Чтение онлайн

ЖАНРЫ

Тайны русской души. Дневник гимназистки
Шрифт:

– Ты пойдешь!.. Фу, какая ты эгоистка стала! Думаешь, он не получит от тебя то, что ему надо? И ты развлечешься. Только не будь «зимой»! Слышишь? Сделай ваши отношения дружескими. Только – не холодными. Не отталкивай!..

– Почему ты думаешь, что я – «холодная»?

– Я не видала тебя с другими, но, судя по некоторым твоим рассказам и по тебе, ты так замаскируешь себя, что со стороны никогда и не подумаешь, что в тебе есть что-то теплое…

Ты можешь перемаскироваться даже. У тебя есть такая тенденция…

И я была такая дура, что пошла! Наделала себе беспокойств только…

Отправилась в половине одиннадцатого, зашла в (Казенную)

палату, поговорила с папой, повидалась с Зинаидой Александровной Куклиной…

Прихожу в (Александровский) сад. Издали вижу – (Ощепков) встает со скамейки и безнадежной походкой отправляется к ротонде и в глубину сада. Я – около изгороди. На перегородке встречаемся. Обходим сад. Сидели то на берегу, то в глубине. Бинокль с ним. С ним же – и два номера журнала, издающегося в Перми-II телеграфистами.

– Сл'aбо, – говорю.

Соглашается:

– Это можно интереснее и ярче написать. Напишите, пошлите туда, а?

– Почему это вы мне предлагаете?

– Да вы можете.

– Из каких это таких моих речей вы заключили?

– Не знаю. Я чувствую. С вашим даром слова… Опишите телеграф… какое впечатление он на вас произвел, о жизни этой… Критику на всё… О развитии…

– Нет, не буду писать.

– Я вот послал, так не знаю…

У меня были с собой Тагор и Метерлинк. И в той книжке (Тагор), которую он рассматривал, лежали как раз мои стихи. Он счел их за письмо и не прочел…

Вообще, не лезет куда не следует, выдержан и не любопытен. Молодец! Держит себя очень хорошо…

Мне не потребовалось никаких усилий вести разговор или «не замаскировываться»: всё время говорил он – рассказывал о своей жизни.

И герой же был! За четыре года из училища семь раз выключали. Так одна учительница так «любила негодного мальчишку», который бил товарищей, которые ябедничали, свистел на молитве, и выступал против «Закона Божия» – в видах политических, и творил ей разные гадости, что каждый раз плакала, и «раба Божия» оставляли. И этот «негодный мальчишка», когда пришлось расставаться с учительницей, которой он на каждом шагу «подкладывал свинью», рыдал от тоски и горя…

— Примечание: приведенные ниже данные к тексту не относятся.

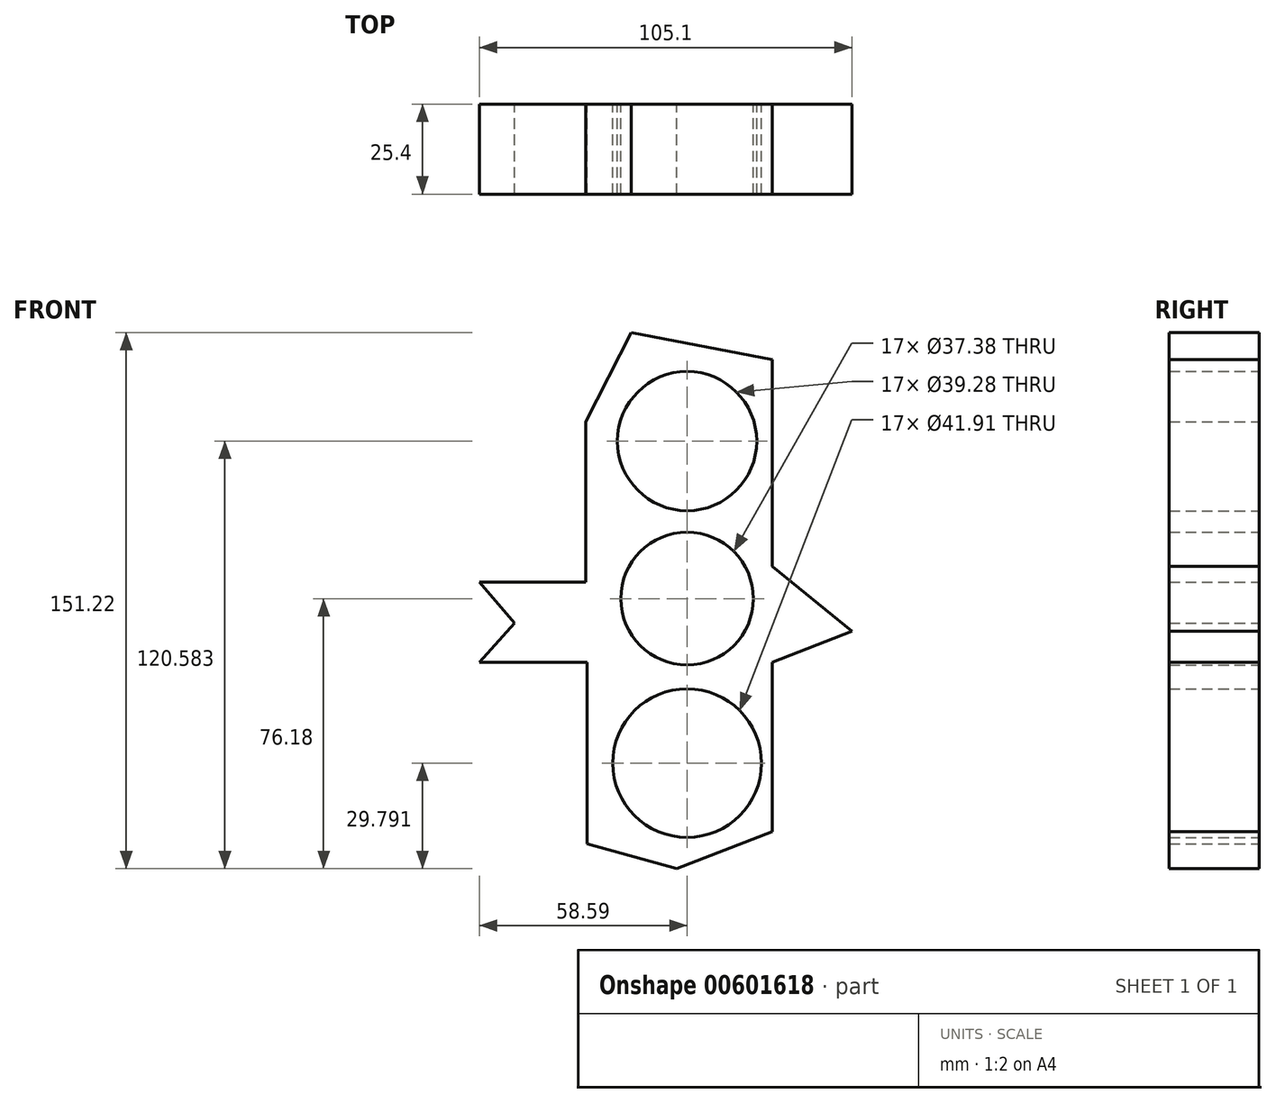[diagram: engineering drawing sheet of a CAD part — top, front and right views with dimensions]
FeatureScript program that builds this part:
annotation { "Feature Type Name" : "Feature", "Feature Type Description" : "" }
export const myFeature = defineFeature(function(context is Context, id is Id, definition is map)
    precondition{}
    {
        {
            var Q0;
            Q0=qCreatedBy(makeId("Front.planeOp"),FACE);
            var sketch = newSketch(context, id + "F0", { "sketchPlane" : qUnion([Q0])});
            skCircle(sketch, "E0", {"center": v(0, 0) * mm, "radius": 18.7 * mm});
            skCircle(sketch, "E1", {"center": v(0, 0) * mm, "radius": 11.32 * mm});
            skCircle(sketch, "E2", {"center": v(0, 44.4) * mm, "radius": 12.39 * mm});
            skCircle(sketch, "E3", {"center": v(0, 44.4) * mm, "radius": 19.64 * mm});
            skCircle(sketch, "E4", {"center": v(0, -46.39) * mm, "radius": 12.94 * mm});
            skCircle(sketch, "E5", {"center": v(0, -46.39) * mm, "radius": 20.96 * mm});
            skLineSegment(sketch, "E6", {"start": v(-28.51, 49.8) * mm, "end": v(-28.51, 19.44) * mm});
            skLineSegment(sketch, "E7", {"start": v(-28.51, 19.44) * mm, "end": v(-28.51, 4.68) * mm});
            skLineSegment(sketch, "E8", {"start": v(-28.51, 4.68) * mm, "end": v(-38.73, 4.68) * mm});
            skLineSegment(sketch, "E9", {"start": v(-38.73, -18.02) * mm, "end": v(-28.23, -18.02) * mm});
            skLineSegment(sketch, "E10", {"start": v(-28.23, -18.02) * mm, "end": v(-28.23, -69.09) * mm});
            skLineSegment(sketch, "E11", {"start": v(-28.23, -69.09) * mm, "end": v(-2.98, -76.18) * mm});
            skLineSegment(sketch, "E12", {"start": v(-2.98, -76.18) * mm, "end": v(23.97, -65.68) * mm});
            skLineSegment(sketch, "E13", {"start": v(23.97, -65.68) * mm, "end": v(23.97, -18.02) * mm});
            skLineSegment(sketch, "E14", {"start": v(23.97, -18.02) * mm, "end": v(46.5, -9.24) * mm});
            skLineSegment(sketch, "E15", {"start": v(46.5, -9.24) * mm, "end": v(23.97, 9.02) * mm});
            skLineSegment(sketch, "E16", {"start": v(23.97, 9.02) * mm, "end": v(23.97, 45.54) * mm});
            skLineSegment(sketch, "E17", {"start": v(23.97, 45.54) * mm, "end": v(23.97, 64.83) * mm});
            skLineSegment(sketch, "E18", {"start": v(23.97, 64.83) * mm, "end": v(23.97, 67.38) * mm});
            skLineSegment(sketch, "E19", {"start": v(23.97, 67.38) * mm, "end": v(-15.75, 75.04) * mm});
            skLineSegment(sketch, "E20", {"start": v(-15.75, 75.04) * mm, "end": v(-28.51, 49.8) * mm});
            skLineSegment(sketch, "E21", {"start": v(-38.73, -18.02) * mm, "end": v(-58.59, -18.02) * mm});
            skLineSegment(sketch, "E22", {"start": v(-38.73, 4.68) * mm, "end": v(-58.59, 4.68) * mm});
            skLineSegment(sketch, "E23", {"start": v(-58.59, -18.02) * mm, "end": v(-48.66, -6.95) * mm});
            skPoint(sketch, "E23.endSnap0", {"position": v(-48.66, -18.02) * mm});
            skLineSegment(sketch, "E24", {"start": v(-48.66, -6.95) * mm, "end": v(-58.59, 4.68) * mm});
            skSolve(sketch);
        }
        {
            var Q0;
            Q0=makeQuery(id+"F0.imprint","IMPRINT",FACE,{"disambiguationData":[TD([[makeQuery(id+"F0.imprint","IMPRINT",EDGE,{"derivedFrom":sQuery(id+"F0.wireOp",EDGE,"E0")}),-1.0]])]});
            extrude(context, id + "F1", {"entities" : qUnion([Q0]), "depth" : 25.4 * mm, "offsetDistance" : 25.4 * mm});
        }
    });
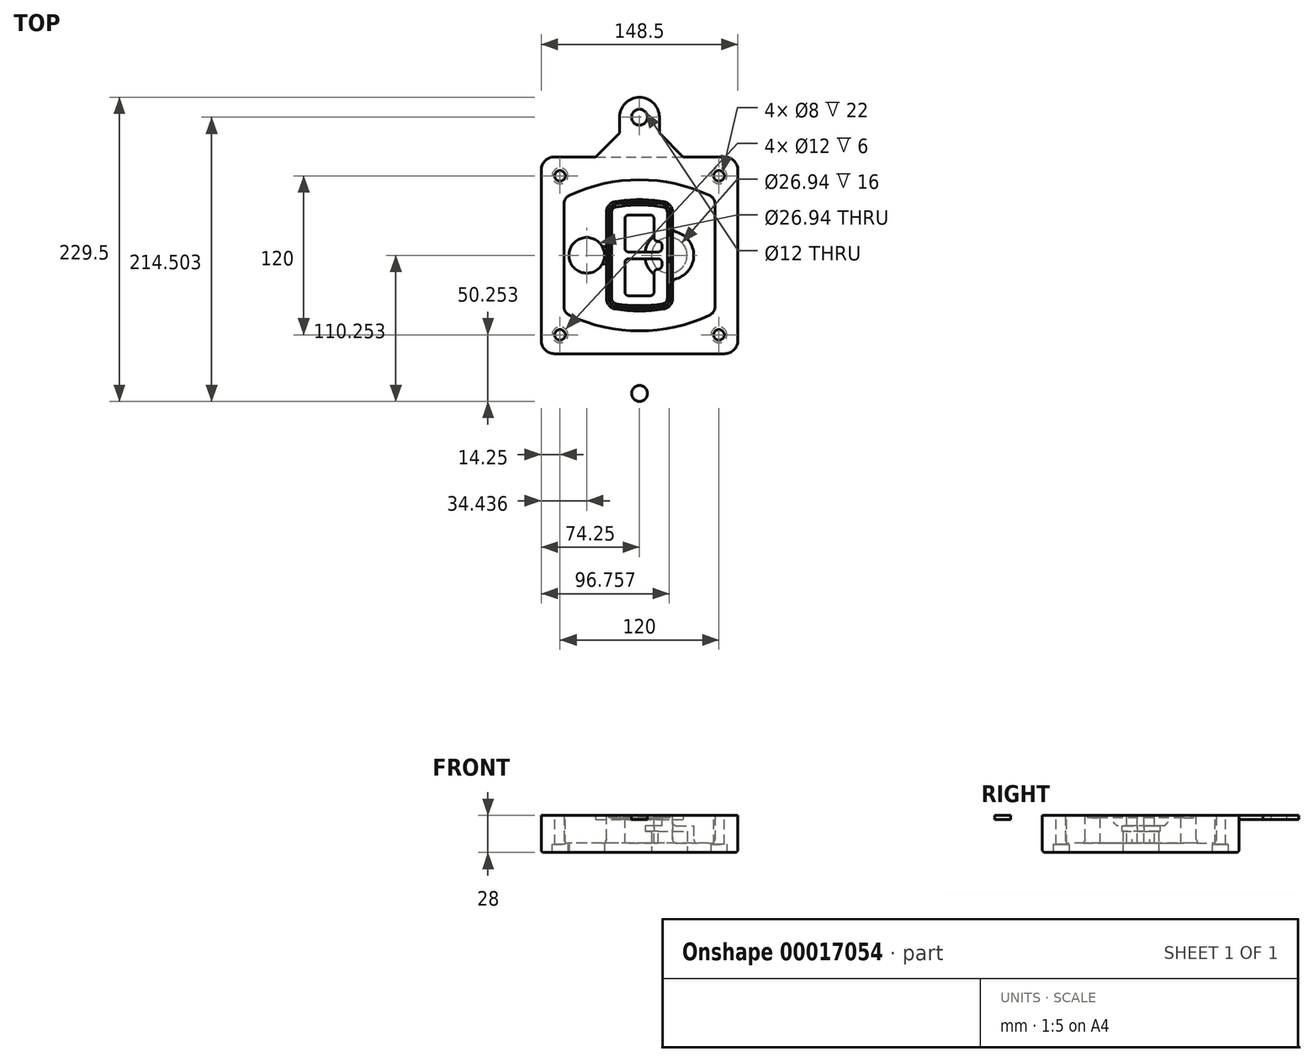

Пришлось рабочим быть на телеграфе, учеником, которого «гнали вон» с аппарата, над которым насмехались товарищи. Потому что был выключен из училища – за участие в митинге в лесу. Благодаря общему уважению к его отцу – избежал мой герой тюрьмы. Только в кутузке высидел несколько дней…

Неудачи были на каждом шагу с поступлением в учебное заведение – не принимали. Готовился, сдавал экзамены – четыре раза – на надсмотрщика телеграфа. Наконец – выдержал. И после разных командировок – попал в Вятку. Здесь ему не нравится…

Всё это я выслушала очень внимательно. Рассказывал о семье – родной и двоюродной…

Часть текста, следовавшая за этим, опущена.